[Book Review] First Book Dedicated to Shelters is a Gorgeous, Informative View of the AT and its History
Author: Sarah Jones Decker
Publisher: Rizzoli International, 304 pages with color and black-and-white photos
Where to buy: Available through Amazon, and autographed copies are available from sarahjonesdecker.com.
Since the Appalachian Trail (version 1.0) was first completed in 1937, there have been scores, even hundreds, of guidebooks, memoirs, coffee-table books, and even illustrated children’s books published about the trail.
So kudos to anyone who comes up with a new idea that’s not just original, but necessary, which is exactly what AT thru-hiker (class of ’08), photographer, writer, mother, and farmer Sarah Jones Decker has done with her deeply appealing, highly informative new photographic survey of shelters.
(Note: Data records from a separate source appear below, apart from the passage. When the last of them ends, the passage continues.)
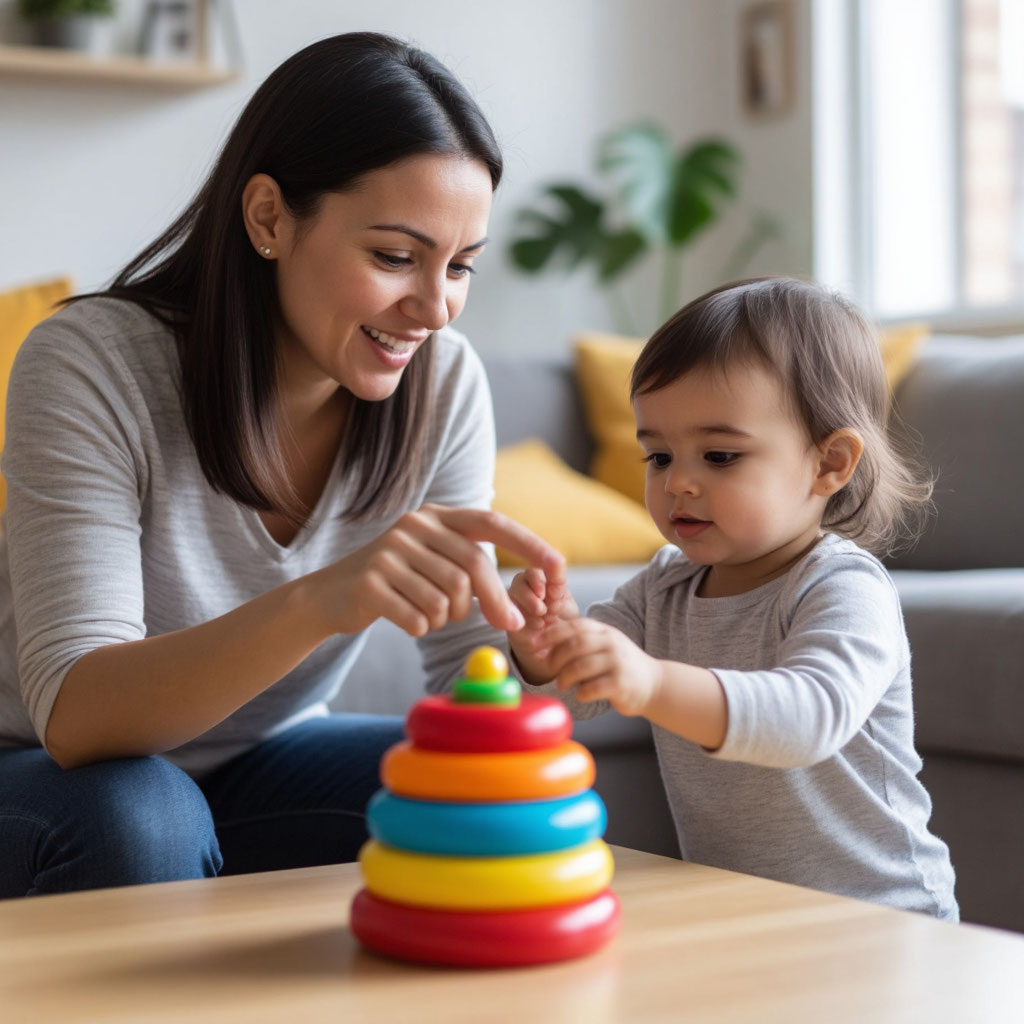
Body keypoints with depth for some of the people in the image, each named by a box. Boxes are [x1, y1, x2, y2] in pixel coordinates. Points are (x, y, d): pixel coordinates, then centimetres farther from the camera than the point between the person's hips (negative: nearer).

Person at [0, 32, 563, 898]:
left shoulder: (442, 382, -11)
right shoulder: (91, 365, -25)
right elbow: (75, 718, -34)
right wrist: (315, 603, -51)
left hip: (260, 768, 4)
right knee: (136, 814, -36)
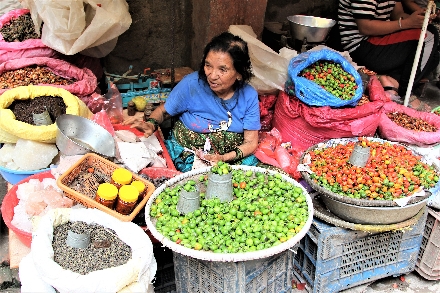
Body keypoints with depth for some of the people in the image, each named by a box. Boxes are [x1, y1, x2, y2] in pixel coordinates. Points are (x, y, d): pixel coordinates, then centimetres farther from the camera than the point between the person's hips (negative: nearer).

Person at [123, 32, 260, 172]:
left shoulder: (249, 96, -8)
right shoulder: (191, 84, -14)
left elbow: (250, 143, -5)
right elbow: (163, 111, 2)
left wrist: (224, 158, -22)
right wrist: (151, 124, -20)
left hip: (233, 157, 3)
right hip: (186, 155, -3)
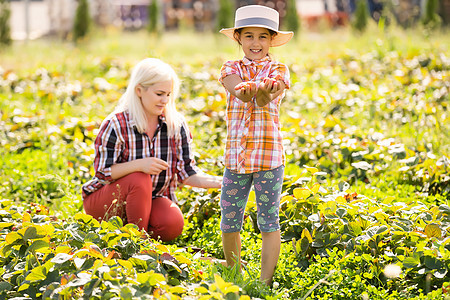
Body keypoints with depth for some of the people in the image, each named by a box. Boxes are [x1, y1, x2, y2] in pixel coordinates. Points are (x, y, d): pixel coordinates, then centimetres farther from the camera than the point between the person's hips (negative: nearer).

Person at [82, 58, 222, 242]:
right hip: (103, 200, -3)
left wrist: (216, 182, -22)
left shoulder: (177, 125, -4)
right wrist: (139, 165, -35)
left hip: (152, 198, 3)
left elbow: (187, 173, -3)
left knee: (173, 224, -27)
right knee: (139, 180, -34)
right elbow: (102, 172, -19)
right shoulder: (116, 125, -16)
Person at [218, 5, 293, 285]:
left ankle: (266, 281, 7)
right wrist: (260, 87, -40)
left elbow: (265, 99, -19)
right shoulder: (231, 68, 7)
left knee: (268, 220, 1)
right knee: (230, 219, 6)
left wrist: (261, 92, -44)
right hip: (236, 154, 2)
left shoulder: (278, 69, 2)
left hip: (269, 156, -2)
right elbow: (242, 92, -16)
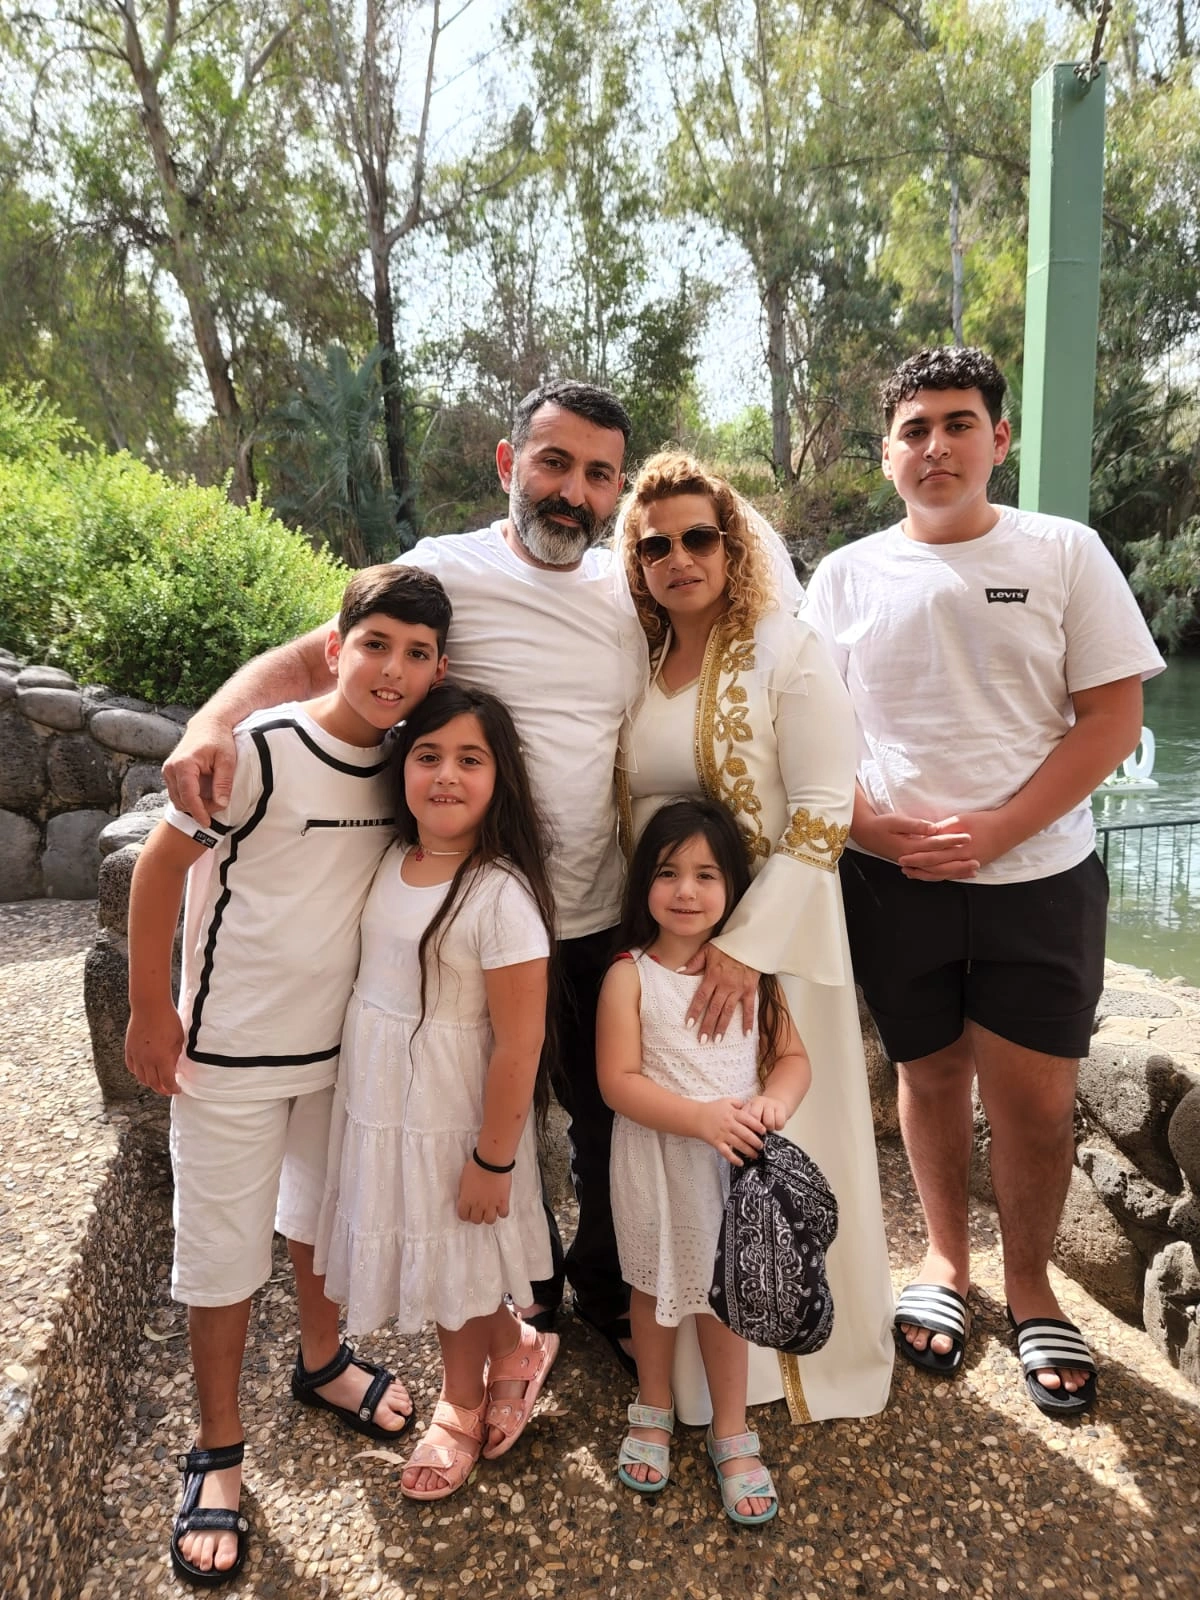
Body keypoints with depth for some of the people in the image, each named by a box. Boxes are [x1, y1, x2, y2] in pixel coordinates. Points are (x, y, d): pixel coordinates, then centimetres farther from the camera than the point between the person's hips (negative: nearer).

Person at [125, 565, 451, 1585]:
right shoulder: (261, 750, -22)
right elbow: (161, 867, -14)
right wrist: (150, 1011, -10)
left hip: (345, 1042, 5)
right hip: (231, 1051, -5)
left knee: (324, 1212, 24)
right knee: (226, 1248, 9)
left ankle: (322, 1361, 50)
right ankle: (217, 1454, 31)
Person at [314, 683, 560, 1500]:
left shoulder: (501, 896, -24)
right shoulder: (390, 861, -3)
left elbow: (519, 1044, -21)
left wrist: (494, 1160, -16)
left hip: (449, 1117, -6)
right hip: (373, 1101, 7)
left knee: (452, 1264, 15)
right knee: (414, 1250, 20)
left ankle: (460, 1411, 44)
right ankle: (516, 1346, 47)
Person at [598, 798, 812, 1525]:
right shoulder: (630, 975, -13)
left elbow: (794, 1057, -1)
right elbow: (618, 1081, -17)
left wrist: (774, 1103, -22)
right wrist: (701, 1117, -26)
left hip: (735, 1162, 1)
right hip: (656, 1160, -1)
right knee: (655, 1288, 19)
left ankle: (732, 1434, 36)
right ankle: (655, 1411, 45)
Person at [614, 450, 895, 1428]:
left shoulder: (787, 654, -9)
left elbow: (824, 815, -16)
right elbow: (620, 806, 11)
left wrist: (749, 943, -22)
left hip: (767, 933, -4)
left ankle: (807, 1347, 33)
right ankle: (695, 1343, 36)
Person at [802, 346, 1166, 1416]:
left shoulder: (1065, 553, -1)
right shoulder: (847, 576, 4)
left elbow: (1113, 719, -4)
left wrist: (995, 829, -15)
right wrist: (878, 829, -13)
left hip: (1039, 876, -1)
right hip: (894, 879, 2)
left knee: (1036, 1099, 2)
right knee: (931, 1073, 15)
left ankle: (1030, 1283, 29)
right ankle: (946, 1258, 37)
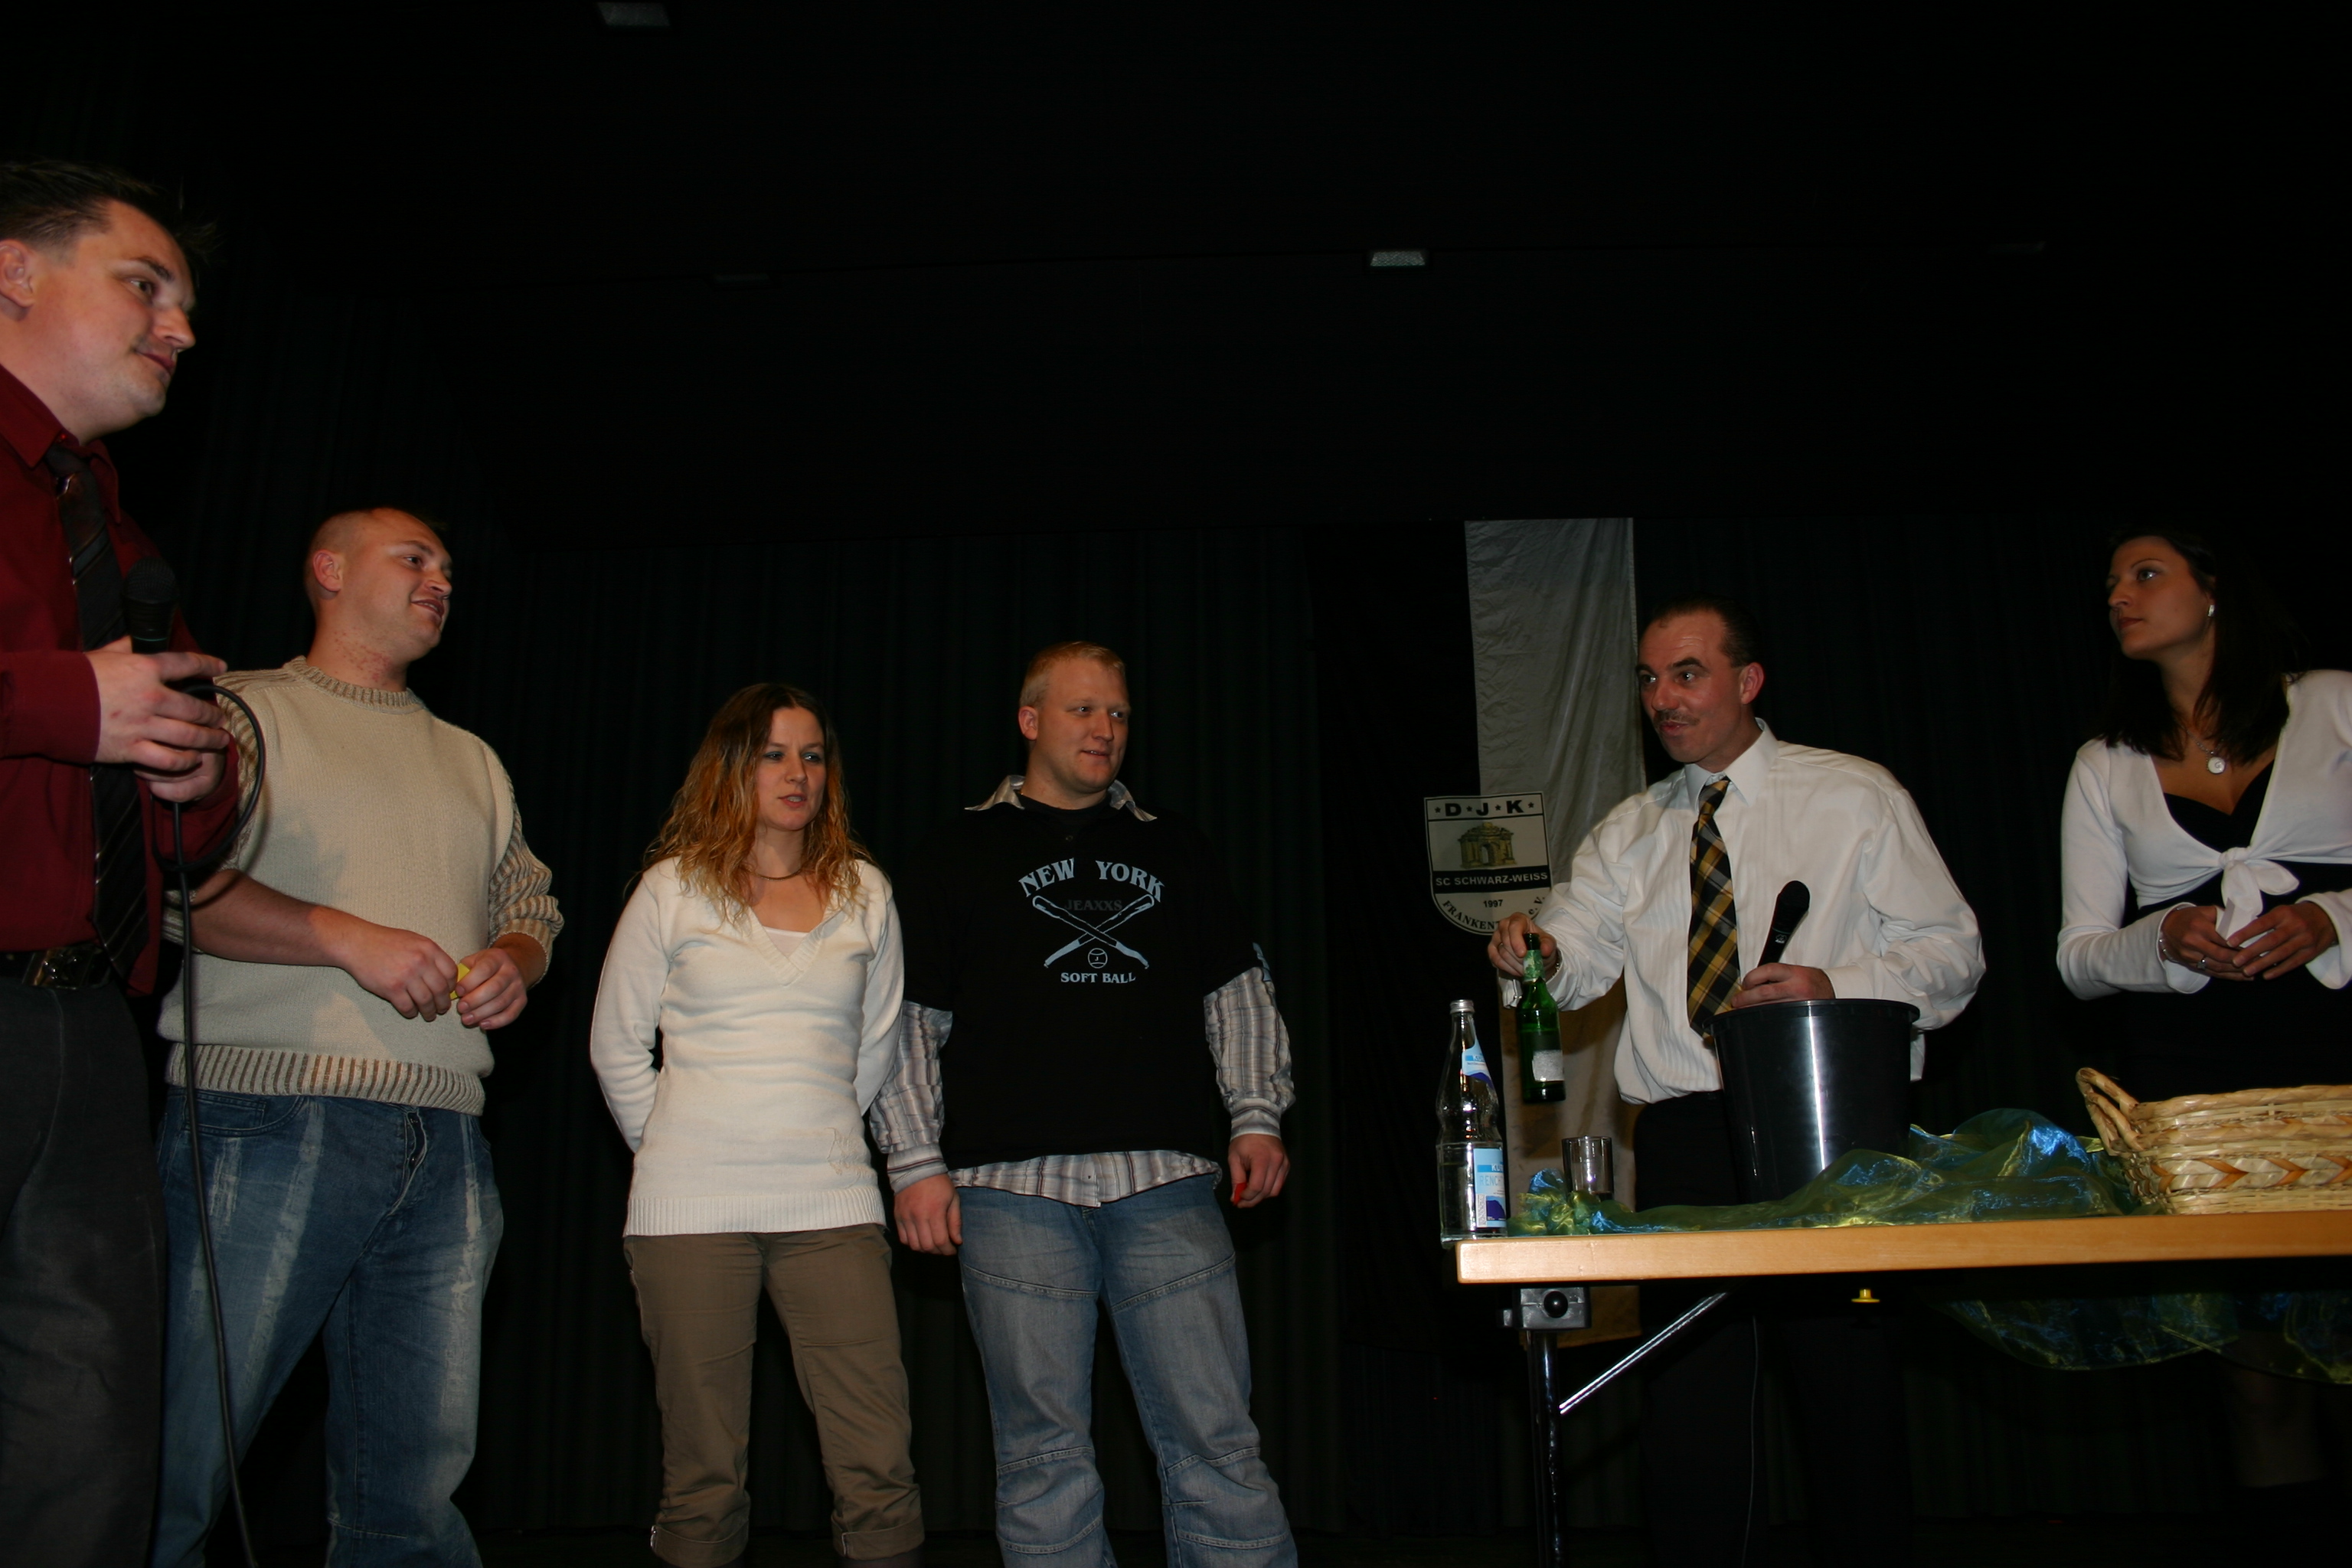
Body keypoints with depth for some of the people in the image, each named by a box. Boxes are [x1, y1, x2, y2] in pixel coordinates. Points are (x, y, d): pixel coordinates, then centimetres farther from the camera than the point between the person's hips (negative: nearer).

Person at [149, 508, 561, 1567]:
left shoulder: (471, 760, 26)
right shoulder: (245, 711, 7)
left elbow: (532, 911, 27)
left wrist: (514, 962, 4)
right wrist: (349, 940, -13)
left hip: (446, 1150, 6)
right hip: (272, 1122, -5)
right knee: (174, 1481, -6)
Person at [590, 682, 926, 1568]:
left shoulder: (863, 892, 9)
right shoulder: (674, 887, 5)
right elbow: (615, 1043, 11)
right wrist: (668, 1148, 10)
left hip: (830, 1203, 1)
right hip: (692, 1206, -1)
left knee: (879, 1469, -4)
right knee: (703, 1477, 2)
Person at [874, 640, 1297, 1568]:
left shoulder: (1172, 850, 19)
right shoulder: (962, 854, 12)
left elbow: (1237, 993, 19)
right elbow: (908, 1018, 8)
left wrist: (1256, 1115, 7)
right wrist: (916, 1162, -1)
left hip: (1166, 1183, 2)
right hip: (1016, 1187, -1)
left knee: (1216, 1442, -1)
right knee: (1044, 1457, 3)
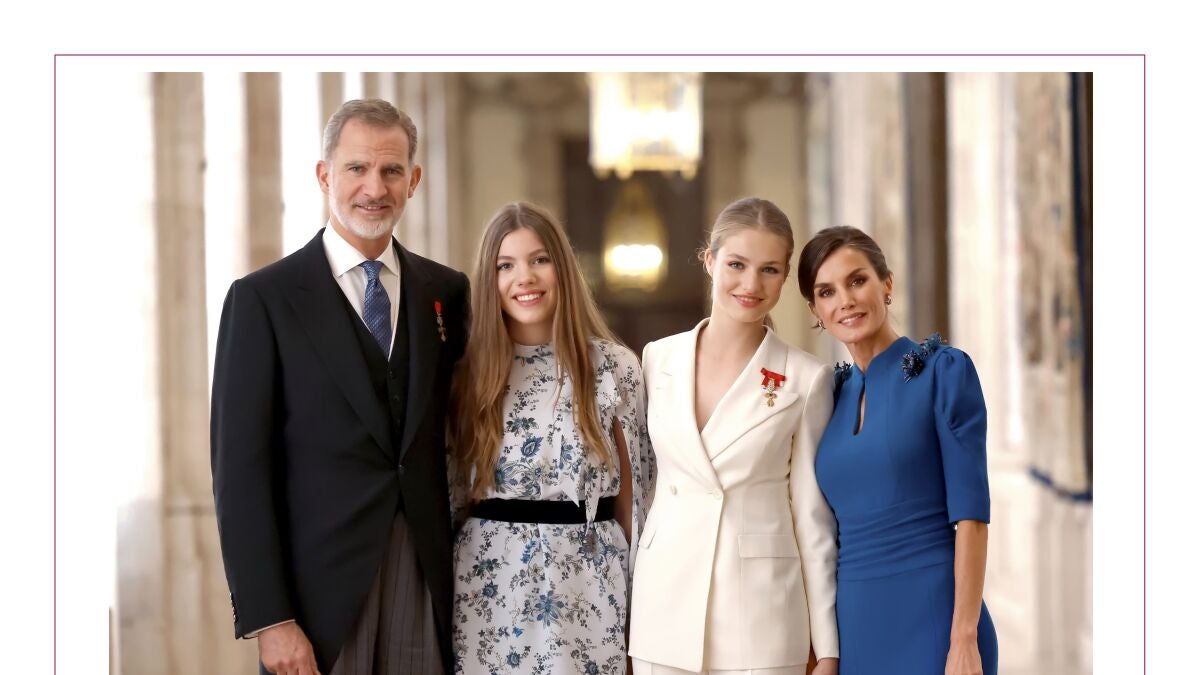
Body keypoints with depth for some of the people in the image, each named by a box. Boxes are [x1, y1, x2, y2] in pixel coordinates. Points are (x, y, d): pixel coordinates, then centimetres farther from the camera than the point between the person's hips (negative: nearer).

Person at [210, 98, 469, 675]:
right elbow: (239, 469, -7)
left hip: (429, 584, 3)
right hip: (320, 585, -3)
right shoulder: (263, 299, -3)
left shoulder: (447, 292, 9)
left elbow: (455, 435, 13)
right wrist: (267, 618, -12)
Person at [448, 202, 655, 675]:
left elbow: (632, 492, 4)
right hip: (490, 583, 1)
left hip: (586, 585, -1)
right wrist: (441, 584, 6)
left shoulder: (614, 366, -1)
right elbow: (449, 486, 10)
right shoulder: (471, 371, 3)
Although it’s fair to describe The Appalachian Trail: Backcountry Shelters, Lean-Tos, and Huts as a coffee-table book, if you are at all interested in the trail, it’s never going to be one of those attractive, oversized volumes gathering dust in a corner of your house. Infused with the spirit of the trail on every page, the book serves as everything from a kind of magic carpet for AT veterans missing the trail to a genuinely useful introduction for newcomers to North America’s most famous long trail.
Jones Decker and her small stable of photographers provide gorgeous portraits of all 276 shelters (known in places as lean-tos or huts) recognized by the Appalachian Trail Conservancy, as well as a few unofficial structures, such as the two on the Approach Trail from Amicalola Falls State Park to Springer Mountain in Georgia. Each is accompanied by a brief description and a nifty, easy-to-read graphic with information about capacity, elevation, location on the trail, water availability, history, and more.
Scattered throughout the book are short chapters about everything from the trail’s history to bears, caretakers, privies, Leave No Trace principles, and even one dedicated to retired, lost, destroyed, or stolen (yes, stolen) shelters, Jones Decker’s “Shelter Graveyard.” There are also tons of photos of the trail’s countless breathtaking vistas, fascinating historical shots, and genuinely cool state-by-state maps.
Jones Decker first set foot on the AT at age 16 with her grandfather, Clint Jones, who took her on an expedition to Lakes of the Clouds Hut in New Hampshire’s rugged White Mountains. That’s when she met a thru-hiker named Lorax, who sent her his Katahdin summit photo a few months later.
“And, just like that, I was hooked,” Jones Decker writes. “Eleven years later, in 2008, I thru-hiked from Georgia to Maine myself with my friend Kris ‘Scout’ Powers after we both finished graduate school.”
By the time they reached Lakes of the Clouds on her hike, the hut was closed, so they holed up in the infamous “dungeon” underneath, “as we listened to the wind howl outside.”
Jones Decker offhandedly mentioned to a hiker friend that someone should do a photo book about shelters, but waited until her 10th “trailversary” to get started. Over a two-year period, she hiked in to countless shelters, sometimes with her infant daughter (to whom the book is dedicated) Josephine in tow, snapping shots in every season. She recruited a dozen or so shutter-happy friends to fill in any blanks.
It’s worth noting that the roster of shelters is in constant flux, for various reasons–trail relocation, dilapidation, retirement, in one strange case, theft. As Decker writes, the book is a “time capsule of the AT as it stood in 2018-2019,” during which four shelters were removed or closed.
“It was fantastic being out on the trail. I re-hiked hundreds of miles in all 14 states with my husband, family, and friends,” she writes. “It was truly an honor to put all of this information in one place and share it with the trail community I love so much.”
That love shines out from every page of this book. Since receiving the book in the mail, I’ve spent countless hours poring over it, highlighting (sorry, Sarah!) shelters where I stayed, noting others where I took a nap or stopped for water, and mostly just reminiscing. My copy already has coffee stains and I’ve hauled it around with me like a bible. It’s just one of those books I want to spend a lot of time with.
Even if you haven’t yet hiked on the AT, I highly recommend the book. Cumulatively, the photos, essays, graphics, and maps come together for a surprisingly comprehensive portrait of what it’s like to be on the trail. Future hikers who study the book will have all kinds of fun and funky details with which to regale their fellows on trail. A few examples:
- Local lore says that the ghost of Emmet “Ottie” Cline Powell, a boy who disappeared while gathering firewood in 1891, haunts Punchbowl Shelter in Virginia.
- 501 Shelter in Pennsylvania, Partnership Shelter in Virginia, and RPH Shelter in New York are much loved by hikers because local restaurants will deliver food.
- The “Your Move” privy at Piazza Rock Lean-to in Maine is a two-holer with a cribbage board between the seats, for those brave enough to share the experience.
Don’t expect a complete guidebook, but Sarah Jones Decker has packed it with plenty of information to inspire both fond memories and bold dreams.